§ Text segment
______

Thibaut de Ruyter
The Poetic Beauty of Mathematics (and Other Sciences)

The Dilemma
In schools it is usual to classify pupils according to their skills or interests. This helps teachers advise kids about their future; it gives young people a dream in a quite hopeless world; and it brings a modern attitude to pedagogy by emphasizing positive qualities rather than deficiencies and failures. A pupil who can run the hundred meters in ten seconds or so will become the gym teacher’s protégé and might one day compete in the Olympics in some faraway country. The one who sits in the back of the classroom, daydreaming while looking through the window and writing poetry, will be the favorite of the literature professor and, if he’s lucky, become a famous writer. Those who do well in history or geography have a good chance of becoming the next generation of journalists, professors, or big-city urban planners. And the one who wears big glasses and runs the hundred meters in twenty seconds may be cherished by one of the science teachers. But real life is probably not so schematic and herein lies the dilemma.

______

§ Records shown
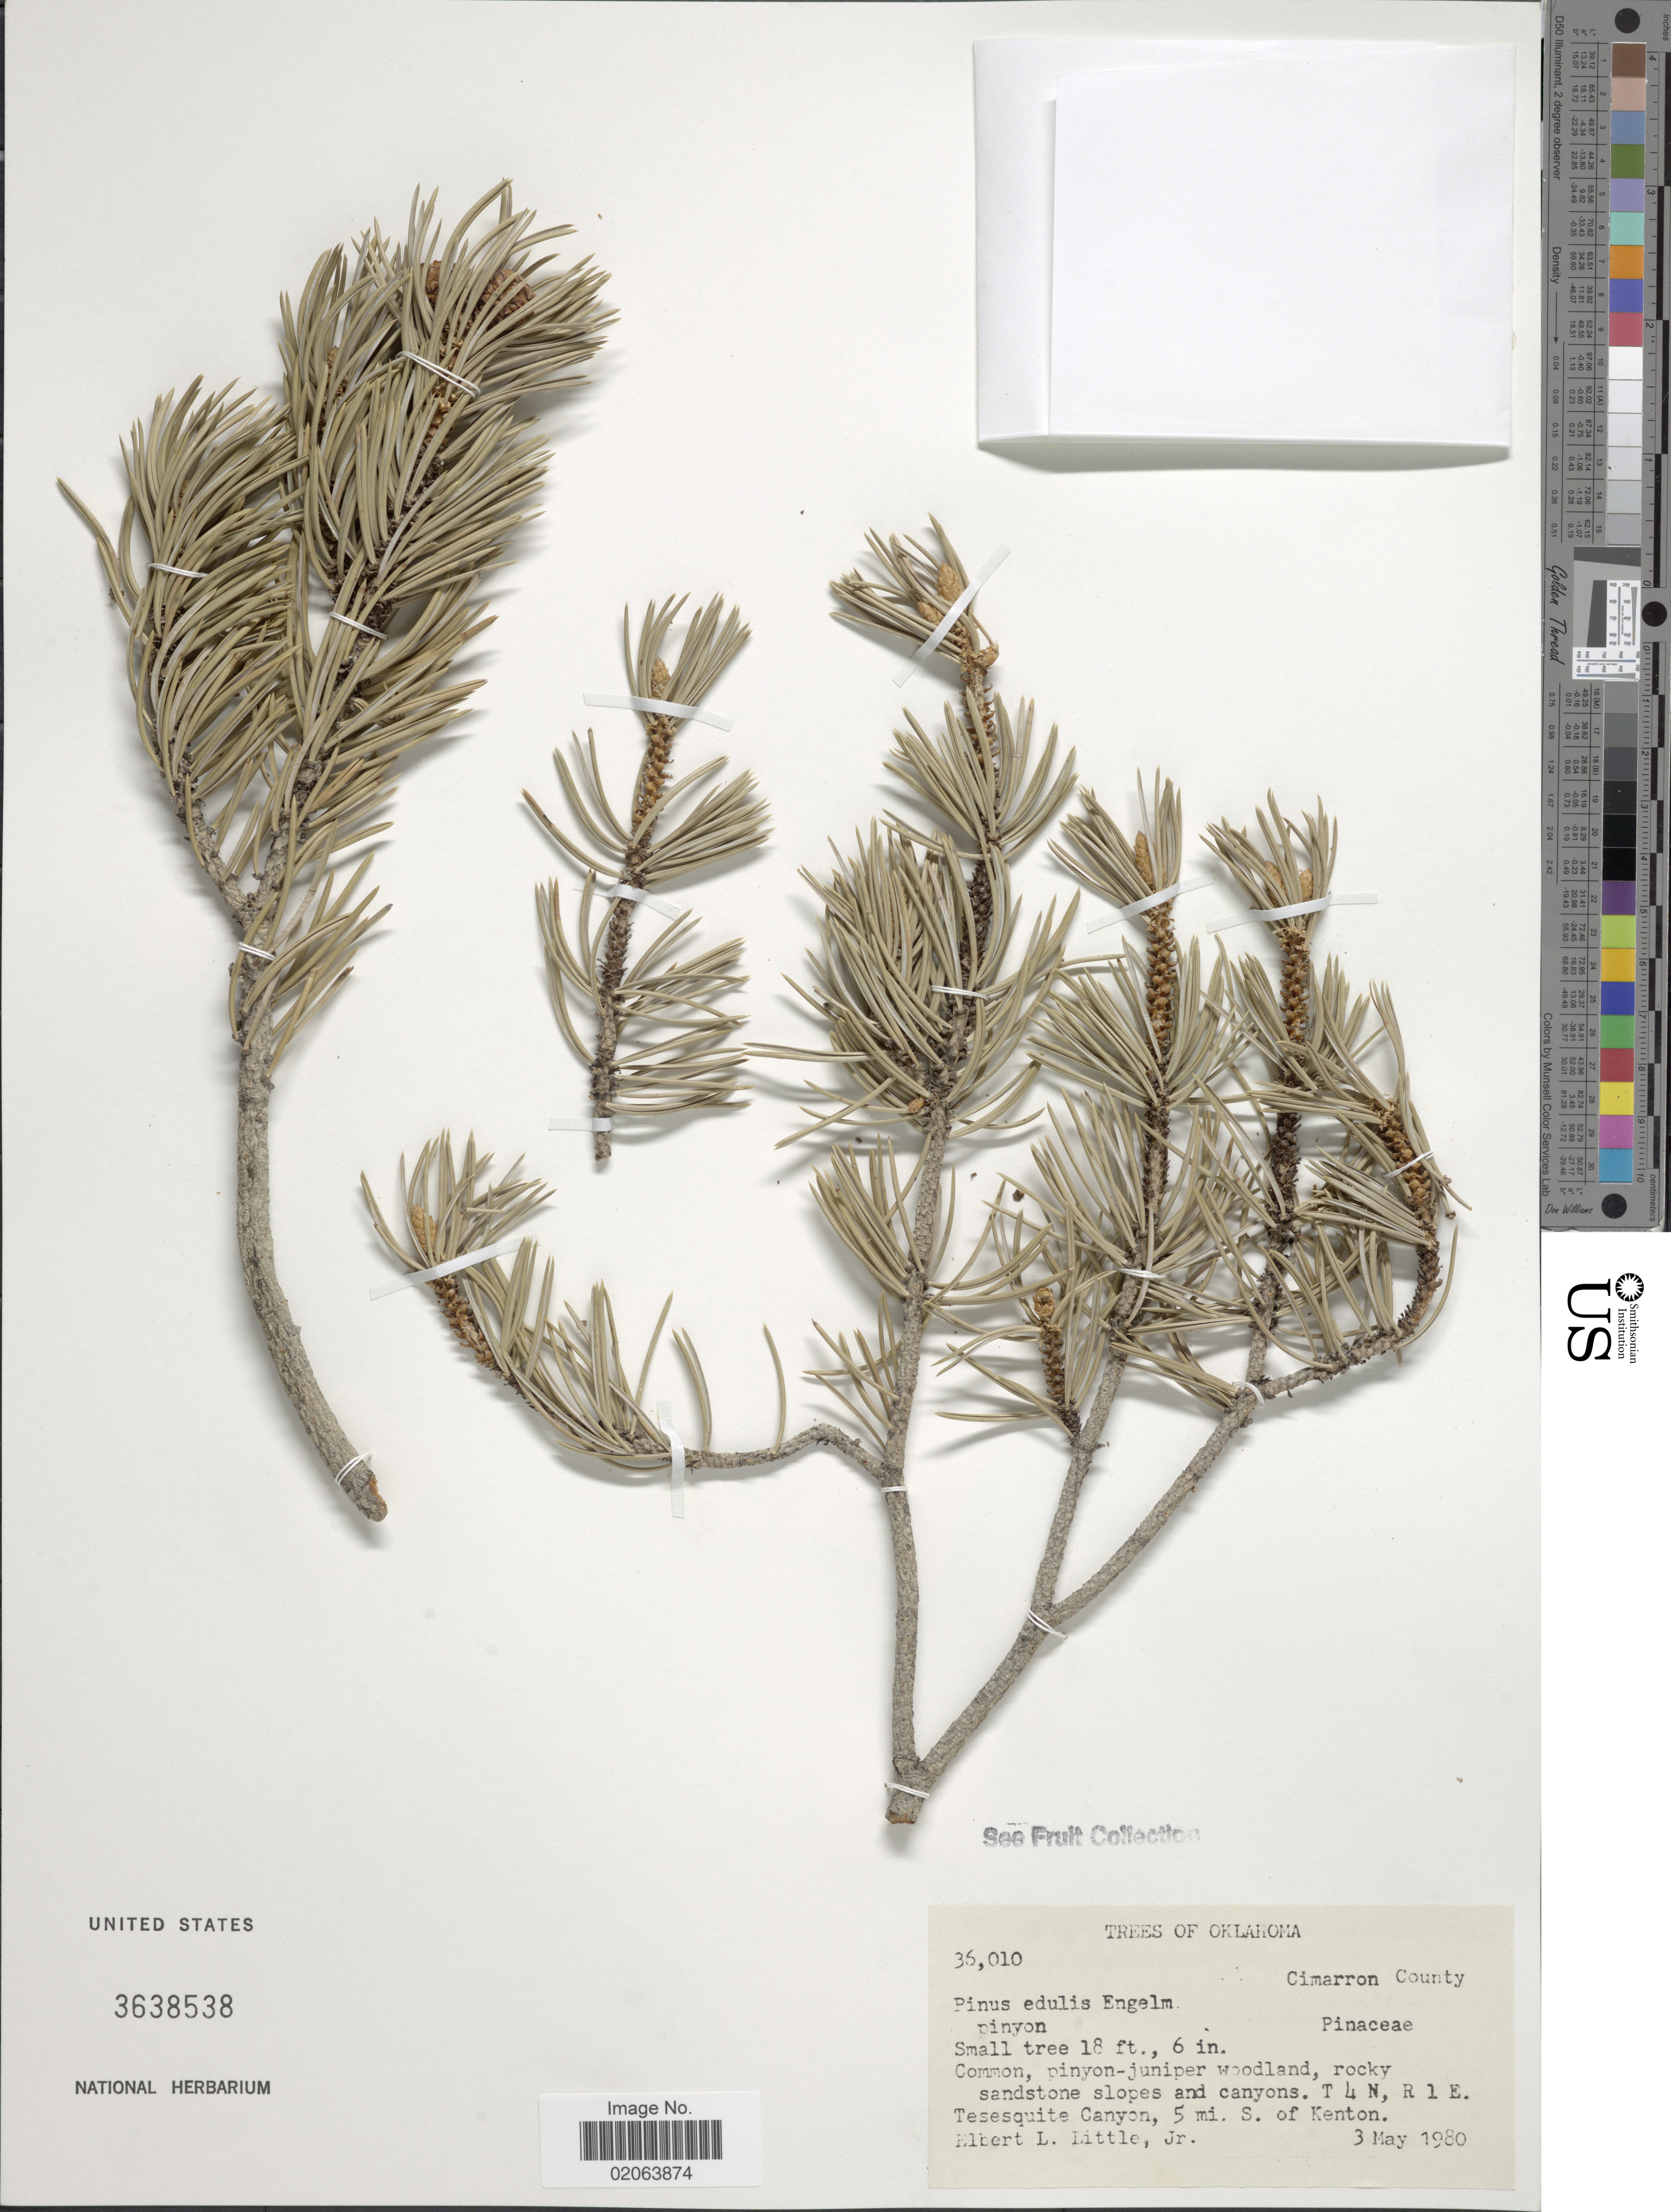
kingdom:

______

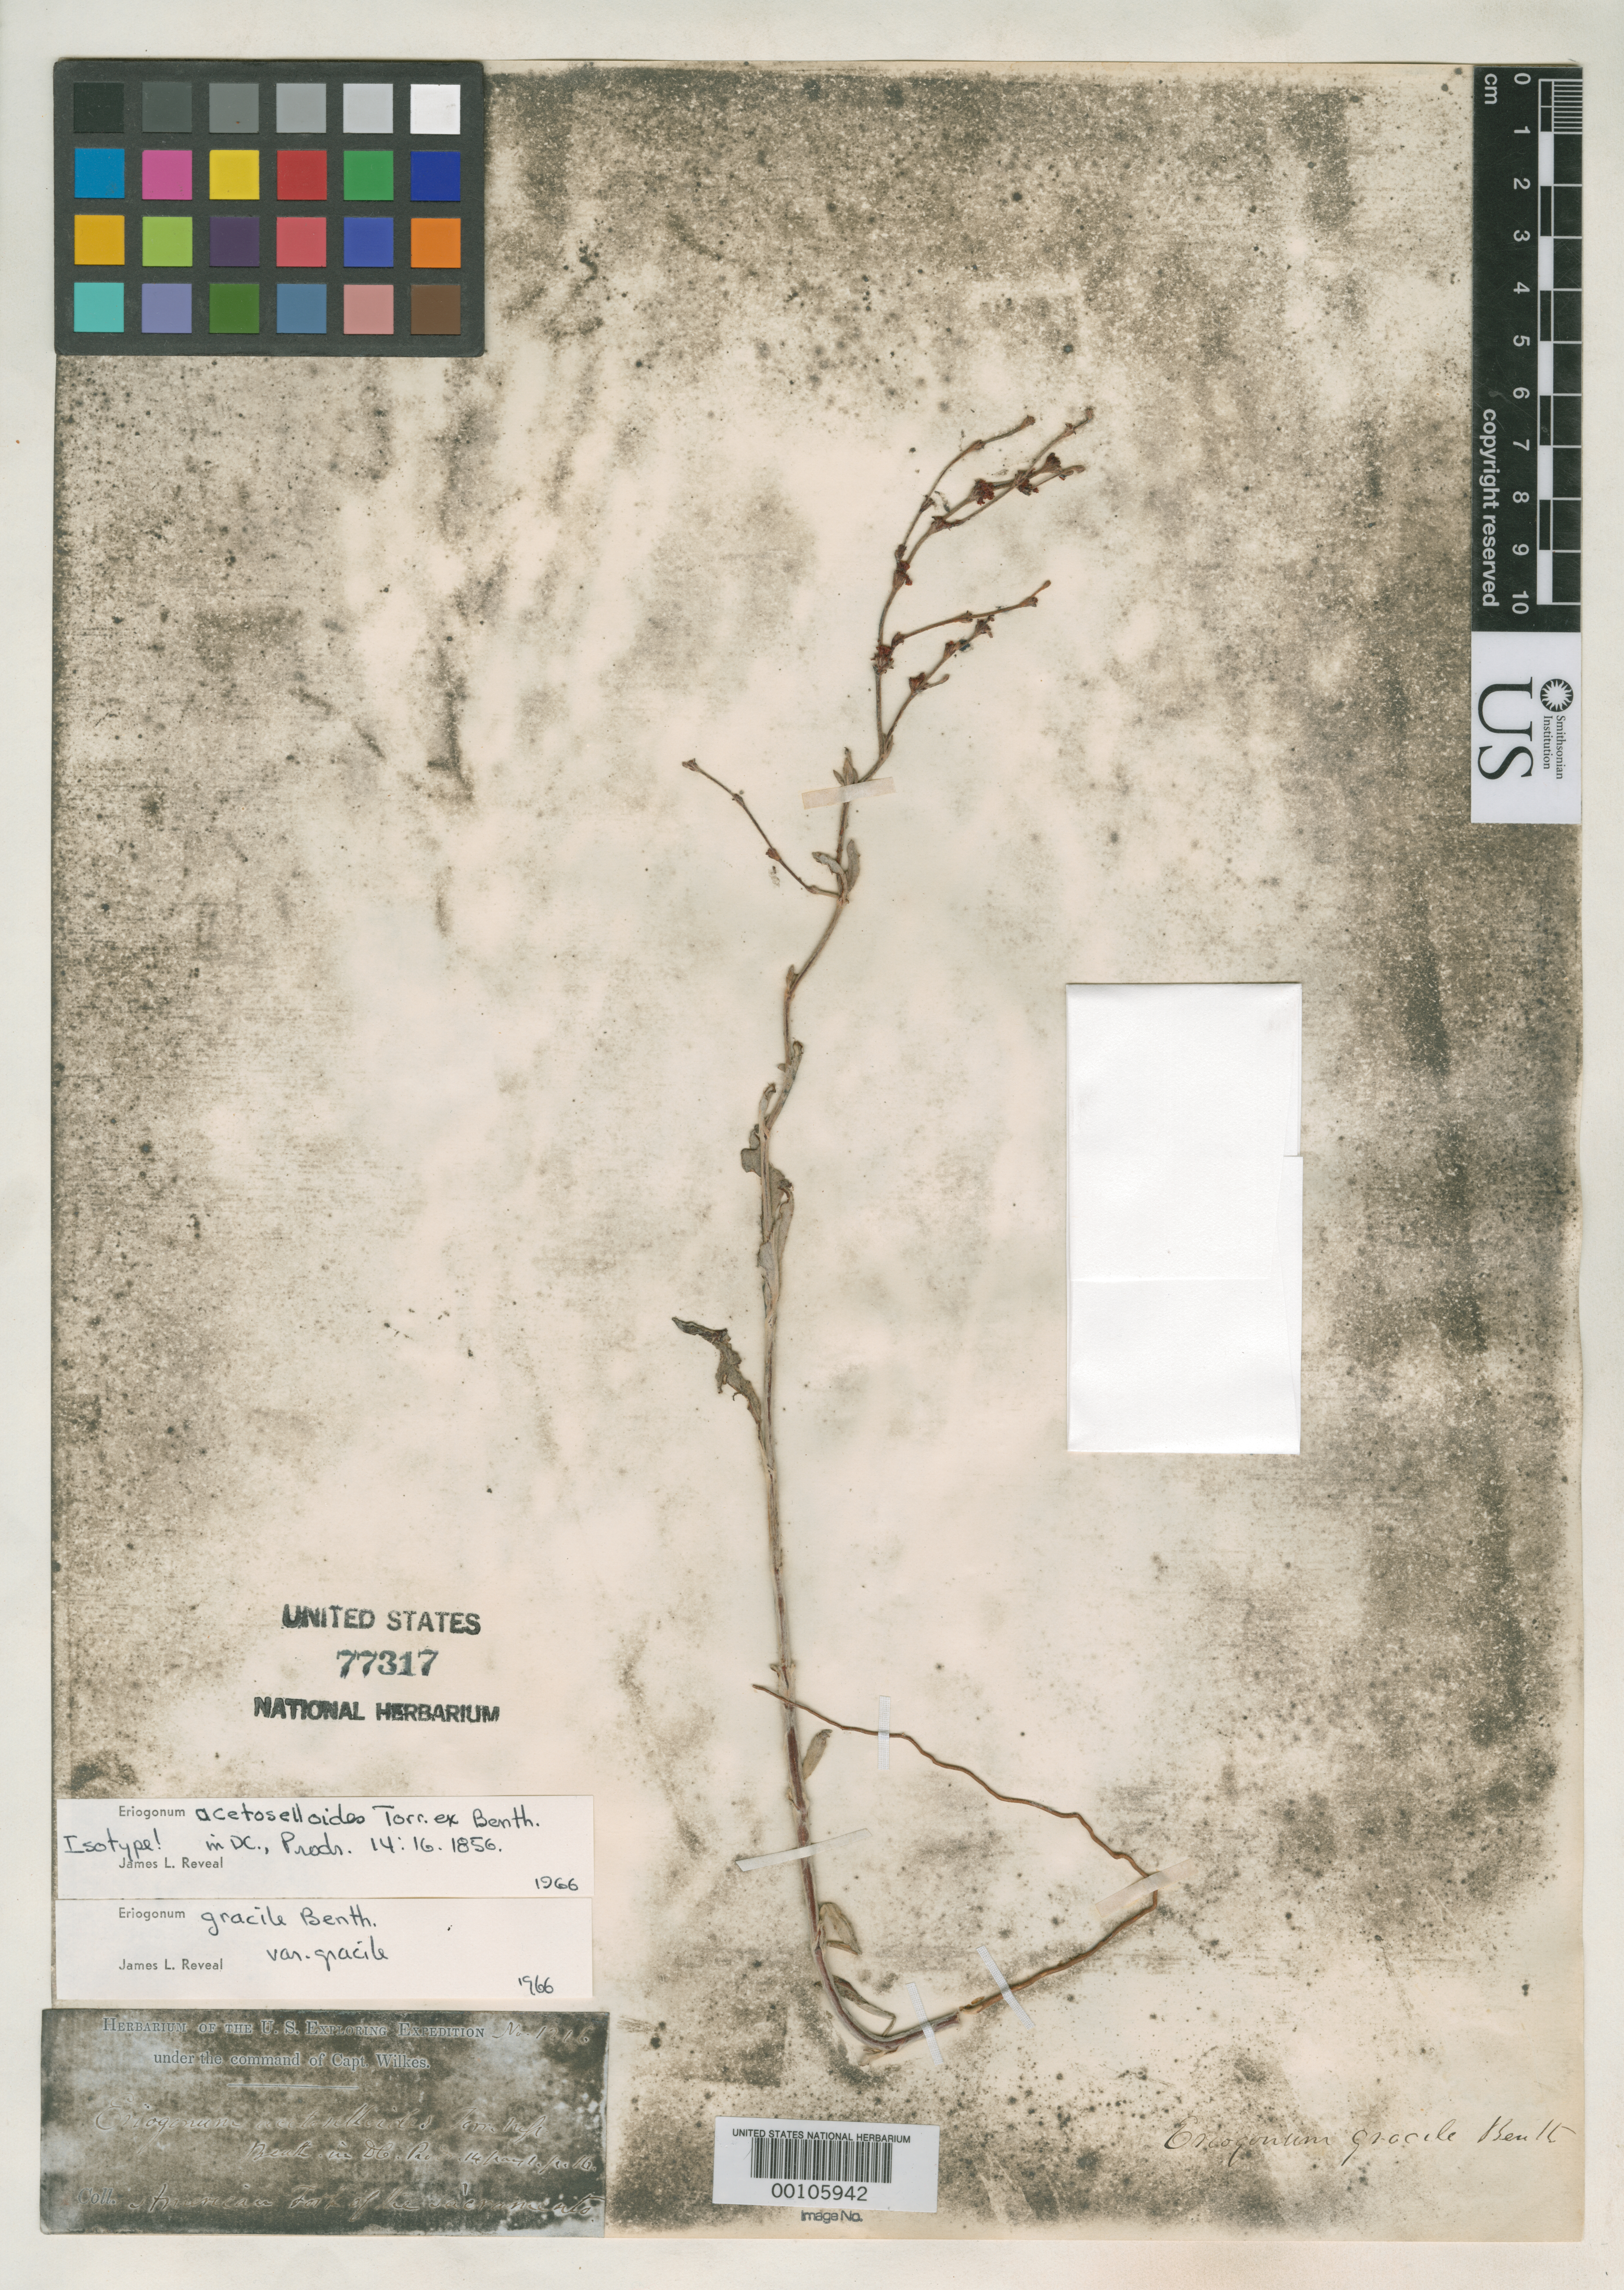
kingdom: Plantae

______

§ Aim of the task
Pick up the piece on the poetic beauty of mathematics after its last sentence and keep writing. The lines above have nothing to do with the piece on the poetic beauty of mathematics.

§ Answer to the task
The Sciences
As an artist, Vadim Fishkin deals more with science than with colors on canvases, words in neon, or abstract shapes hanging on the wall – with any of the sciences and its specific rules or phenomena, whether gravity (Kaplegraf_Zero_G, 2003), meteorology (Changing the Climate, 2004), astronomy (Am I a Star?, 2004), or botany – for instance, photosynthesis (Self-Portrait, 1997). This can be something highly technical that demands specific equipment, or something that involves the physical aspects of everyday life. Every phenomenon, even the simple idea of the passing of time and its discreet application in Einstein’s theory of relativity (A Speedy Day, 2003) can potentially be a work of art for Vadim Fishkin. But the artist’s science is quite unrealistic, strange, and witty. It is not concerned with the seriousness of the scientific method or approach, but rather with the craziness that lies within a dangerous experiment.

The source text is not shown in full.